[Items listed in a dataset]
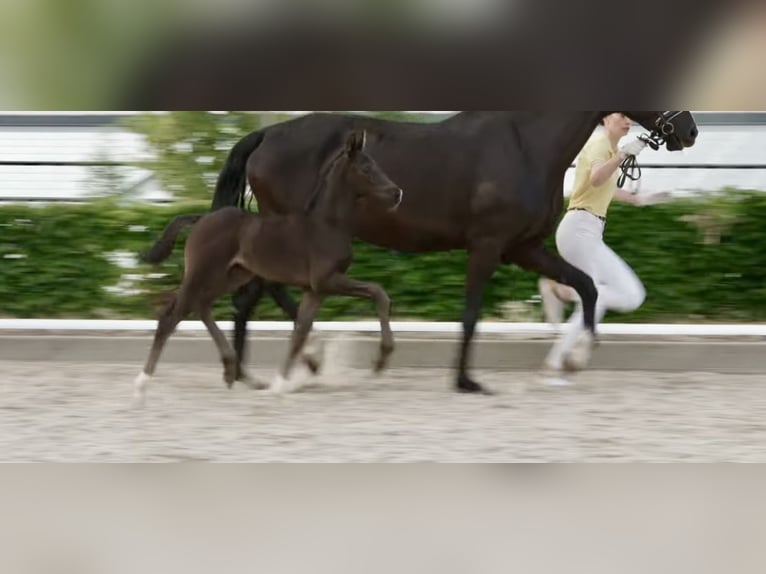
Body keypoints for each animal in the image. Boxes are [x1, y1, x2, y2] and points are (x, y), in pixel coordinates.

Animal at [133, 130, 404, 405]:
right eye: (366, 167)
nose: (397, 193)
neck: (327, 224)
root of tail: (201, 218)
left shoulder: (314, 289)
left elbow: (300, 331)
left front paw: (281, 384)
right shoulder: (327, 280)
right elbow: (378, 292)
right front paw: (381, 359)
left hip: (231, 276)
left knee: (201, 306)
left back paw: (230, 368)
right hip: (201, 273)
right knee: (171, 317)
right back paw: (142, 386)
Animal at [212, 111, 699, 395]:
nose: (690, 129)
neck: (527, 144)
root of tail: (267, 134)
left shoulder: (523, 246)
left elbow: (585, 286)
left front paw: (576, 359)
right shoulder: (487, 244)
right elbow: (470, 313)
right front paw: (466, 380)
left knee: (256, 295)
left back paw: (259, 371)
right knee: (259, 294)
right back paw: (283, 365)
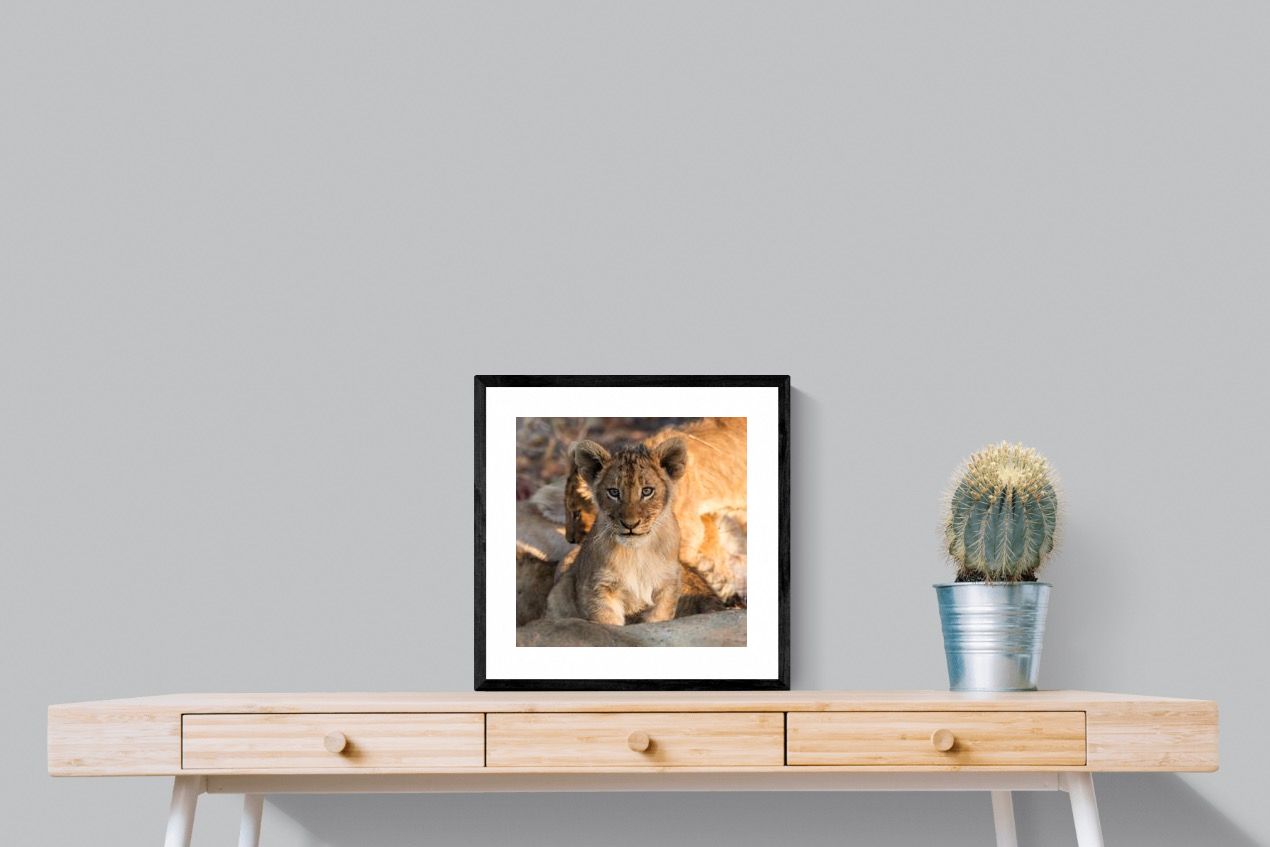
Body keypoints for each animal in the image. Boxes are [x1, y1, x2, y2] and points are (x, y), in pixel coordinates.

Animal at [565, 437, 688, 626]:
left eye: (647, 491)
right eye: (614, 492)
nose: (630, 524)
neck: (636, 552)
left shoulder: (668, 583)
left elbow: (658, 617)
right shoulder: (599, 587)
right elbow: (607, 621)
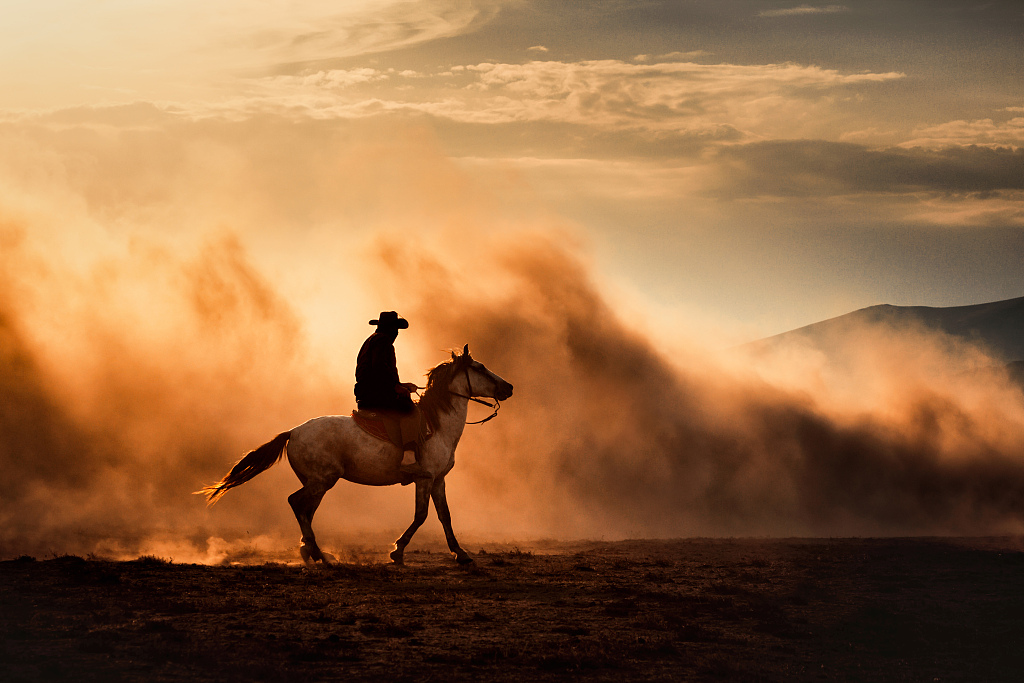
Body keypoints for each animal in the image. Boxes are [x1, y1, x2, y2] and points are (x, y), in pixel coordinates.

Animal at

→ **TASK ITEM**: Beginning with the line that contains "right front paw: (381, 359)" in the data above, please copy each line exactly until the last line, both ends included, skipping any pictures.

→ **ANSWER SPACE**:
right front paw: (381, 359)
left hip: (231, 276)
left knee: (201, 306)
left back paw: (230, 368)
right hip: (201, 273)
right knee: (171, 317)
right back paw: (142, 386)
Animal at [212, 111, 699, 395]:
nose: (690, 129)
neck: (527, 144)
root of tail: (267, 134)
left shoulder: (523, 246)
left elbow: (585, 286)
left front paw: (576, 359)
right shoulder: (487, 244)
right elbow: (470, 313)
right front paw: (466, 380)
left knee: (256, 295)
left back paw: (259, 371)
right knee: (259, 294)
right back paw: (283, 365)
Body keypoints for each animal in the image. Boxes are [x1, y1, x2, y2] and points are (x, y), in pixel coordinates.

Animal at [565, 437, 688, 626]:
left eye: (647, 491)
right eye: (614, 492)
nose: (630, 524)
neck: (636, 552)
left shoulder: (668, 583)
left elbow: (658, 617)
right shoulder: (599, 587)
right elbow: (607, 621)
Body keypoints for each animal in the image. Boxes are [x1, y1, x2, y2] and points are (x, y), in pixel coordinates.

Animal at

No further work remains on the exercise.